Insulin resistance specifically — the condition in which the body’s cells become less responsive to insulin’s signal to absorb glucose, producing elevated blood glucose and compensatory hyperinsulinemia — has a well-documented relationship to chronic psychological stress. Cortisol directly promotes insulin resistance through multiple mechanisms: it stimulates gluconeogenesis in the liver, reduces glucose uptake in peripheral tissues, and promotes visceral fat accumulation. Visceral fat itself produces inflammatory cytokines that further reduce insulin sensitivity. The person running the not-choosing loop, whose HPA axis maintains a chronically elevated cortisol baseline, is producing the metabolic conditions for insulin resistance through the same mechanism that produces every other biological cost. The insulin resistance is not primarily a dietary problem, though diet affects it. It is the metabolic signature of a nervous system that has been running its threat response for years, in a body that is not actually under the threat it is responding to.
The specific intersection of insulin resistance, elevated androgens, and anovulation that constitutes polycystic ovary syndrome — one of the most common endocrine disorders in people with ovaries, affecting an estimated 10 to 15 percent of the reproductive-age population — sits precisely at the junction of the metabolic and reproductive consequences of chronic stress. The hyperinsulinemia that insulin resistance produces stimulates the ovarian theca cells to produce excess androgens. The excess androgens disrupt the follicular development that the normal ovarian cycle requires. The disrupted follicular development produces the cystic ovaries and anovulatory cycles that give the condition its name. The elevated cortisol that the chronic stress produces simultaneously suppresses the HPG axis, reducing the LH pulse frequency that normally drives ovulation. The result is a hormonal environment in which insulin is high, androgens are elevated, LH pulsatility is disrupted, ovulation is infrequent, and the metabolic and reproductive consequences compound each other in a self-reinforcing system.
This system has a psychological upstream. The research documenting elevated psychological stress, elevated anxiety, elevated rates of depression, and significantly elevated rates of adverse childhood experiences in people with PCOS is consistent across multiple large studies. The cortisol does not know the difference between the threat of a predator and the threat of the self’s suppression. It responds to the activation. The endocrine system responds to the cortisol. The ovaries respond to the endocrine environment. The PCOS or the insulin resistance or the thyroid disruption is the endocrine system’s legible response to the illegible pain of the life not being lived.

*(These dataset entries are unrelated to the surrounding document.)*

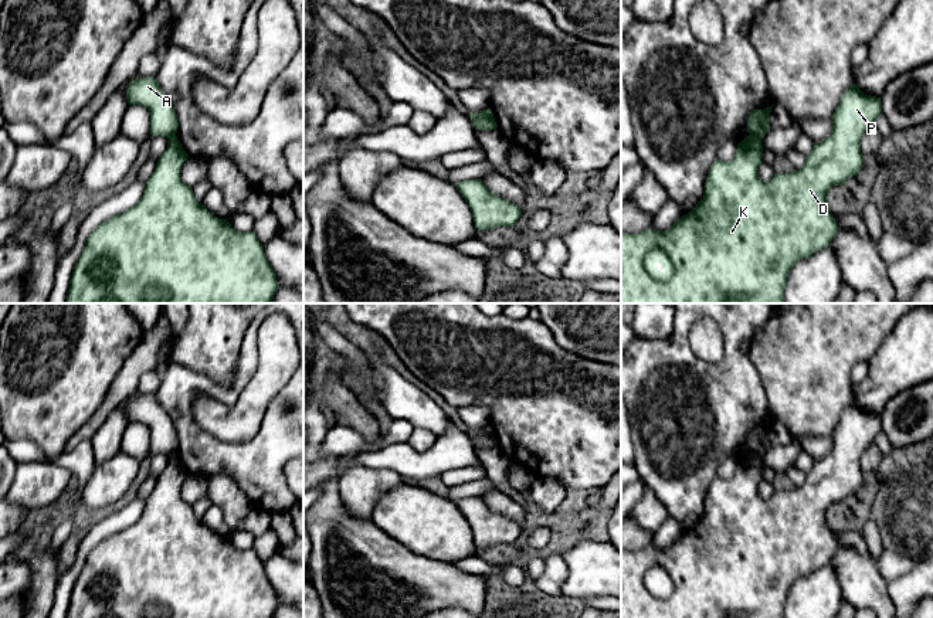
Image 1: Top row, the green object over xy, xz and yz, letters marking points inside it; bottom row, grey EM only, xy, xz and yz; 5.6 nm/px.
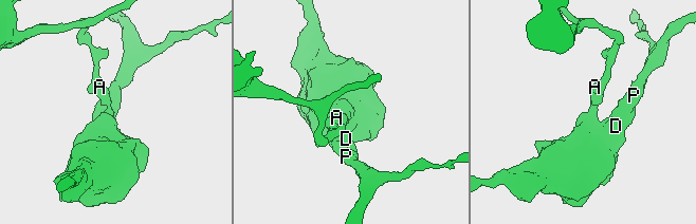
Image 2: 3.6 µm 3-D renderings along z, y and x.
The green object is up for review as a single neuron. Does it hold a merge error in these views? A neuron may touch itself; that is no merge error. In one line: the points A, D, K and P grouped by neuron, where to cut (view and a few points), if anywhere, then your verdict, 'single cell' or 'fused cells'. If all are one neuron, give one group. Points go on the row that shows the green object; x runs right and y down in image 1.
groups A / D K P; cut yz (750, 133), (760, 141); fused cells

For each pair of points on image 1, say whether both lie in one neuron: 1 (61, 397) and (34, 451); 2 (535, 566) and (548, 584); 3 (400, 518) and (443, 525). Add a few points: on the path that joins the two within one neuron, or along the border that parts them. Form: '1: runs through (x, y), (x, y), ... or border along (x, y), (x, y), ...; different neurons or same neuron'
1: border along (14, 440), (30, 440), (50, 458), (64, 451); different neurons
2: border along (545, 560), (545, 570), (533, 580); different neurons
3: runs through (410, 518), (433, 525); same neuron

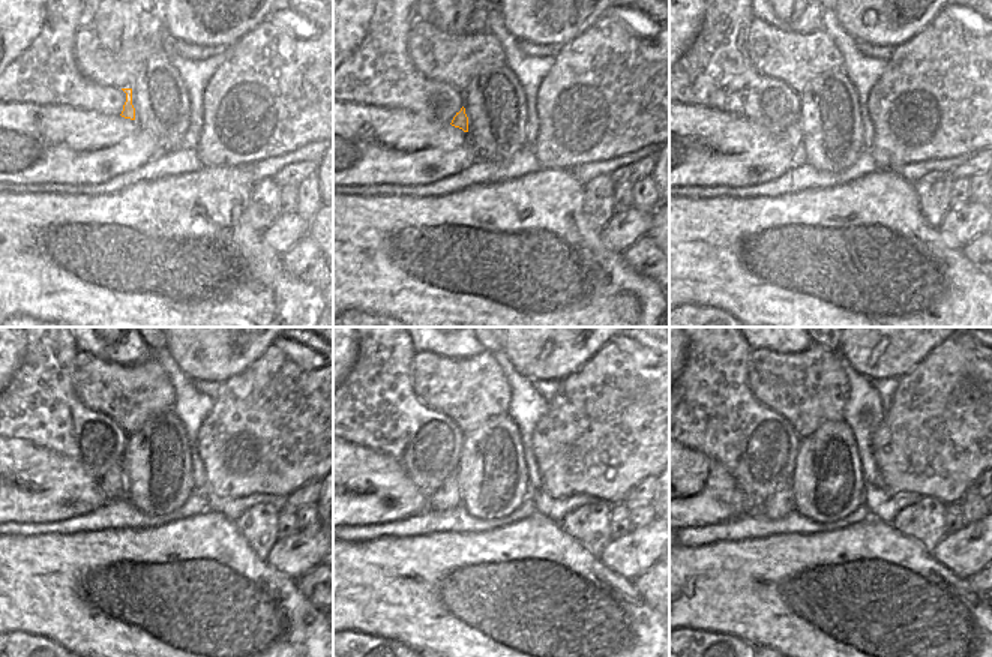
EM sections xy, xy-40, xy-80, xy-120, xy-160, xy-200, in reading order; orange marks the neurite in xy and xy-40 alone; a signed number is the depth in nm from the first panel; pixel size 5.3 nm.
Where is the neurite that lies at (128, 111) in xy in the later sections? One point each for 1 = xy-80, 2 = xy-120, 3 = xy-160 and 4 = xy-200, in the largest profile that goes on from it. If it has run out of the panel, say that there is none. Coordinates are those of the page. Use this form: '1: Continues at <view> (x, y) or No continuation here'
1: Continues at xy-80 (793, 132)
2: Continues at xy-120 (113, 485)
3: Continues at xy-160 (446, 498)
4: Continues at xy-200 (779, 504).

The therapeutic implication is not that psychological healing will cure PCOS or reverse insulin resistance, though the research on stress reduction and hormonal outcomes is sufficiently consistent to suggest the relationship is real and bidirectional. The implication is that treating the hormonal disorder without addressing the chronic stress producing it is treating the output of a system without addressing the input. The path toward hormonal health runs, necessarily, through the path toward nervous system regulation. The cortisol reduction that comes from the monitoring program running at lower intensity. The HPG axis recovery that follows the chronic HPA activation reducing. The insulin sensitivity that improves as the metabolic environment normalizes. The ovarian cycle that begins to regularize as the endocrine system receives a less disrupted hormonal signal. The body is one system. The hormones are the body’s language for what has been happening in the nervous system.